ImprovementWhat it would do
Look up IP for visitor_idNew API (e.g. from D1) that returns last/full list of IPs seen for a given visitor_id. Moderation UI could show “Last IP” and a Block this IP button that calls existing POST /analytics/blocked-ips.
Block by visitor_idNew store (e.g. BlockedVisitors by visitor_id). At lead submit, reject if visitor_id is in that list (in addition to IP check). Moderation UI could have Block visitor that adds the visitor_id so future submits from that fingerprint are rejected even if IP changes.

So: no code change is required to decide who to block (you already have block candidates and traffic quality). To actually block them today you resolve visitor_id → IP (via Leads/dashboard or future API) and add the IP to Blocked IPs. The table above is what you’d do next in code if you want one-click blocking from the Moderation page.
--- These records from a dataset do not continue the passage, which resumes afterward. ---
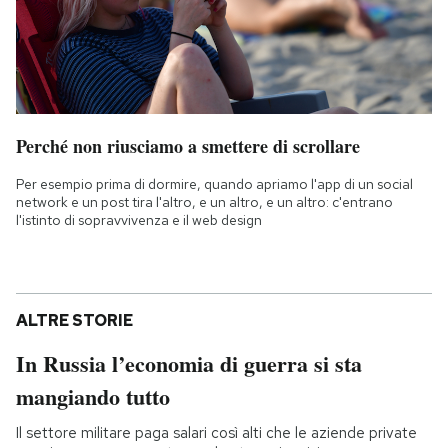
Perché non riusciamo a smettere di scrollare
Per esempio prima di dormire, quando apriamo l'app di un social
network e un post tira l'altro, e un altro, e un altro: c'entrano
l'istinto di sopravvivenza e il web design
ALTRE STORIE
In Russia l’economia di guerra si sta
mangiando tutto
Il settore militare paga salari così alti che le aziende private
How to use this as a marketing user

  1. Weekly: Open the moderation dashboard and check Traffic quality (bot rate, duplicate rate, real lead rate). If bot rate jumps, drill into High bot by source and High bot by campaign.
  2. When considering blocking a source or campaign: Use Campaign quality and Country risk to see if the problem is concentrated in certain UTMs or countries. Then use Suspicious referers to see which pages send that traffic.
  3. When considering blocking a visitor or IP: Use Block candidates for the strict rule (suspicion + form_submit_24h + VPN). Use Visitor abuse with lower thresholds to see a broader list. Use Repeat submissions by visitor to find multi-submitters.
  4. Aggregations: Use By source, By UTM campaign, By referer, By country to compare quality across dimensions and decide where to pause or block.

All queries respect retention (3 months) and optional filters: days, project, source. Minimum submission thresholds (e.g. min_submissions=5) avoid noise from very low-volume segments.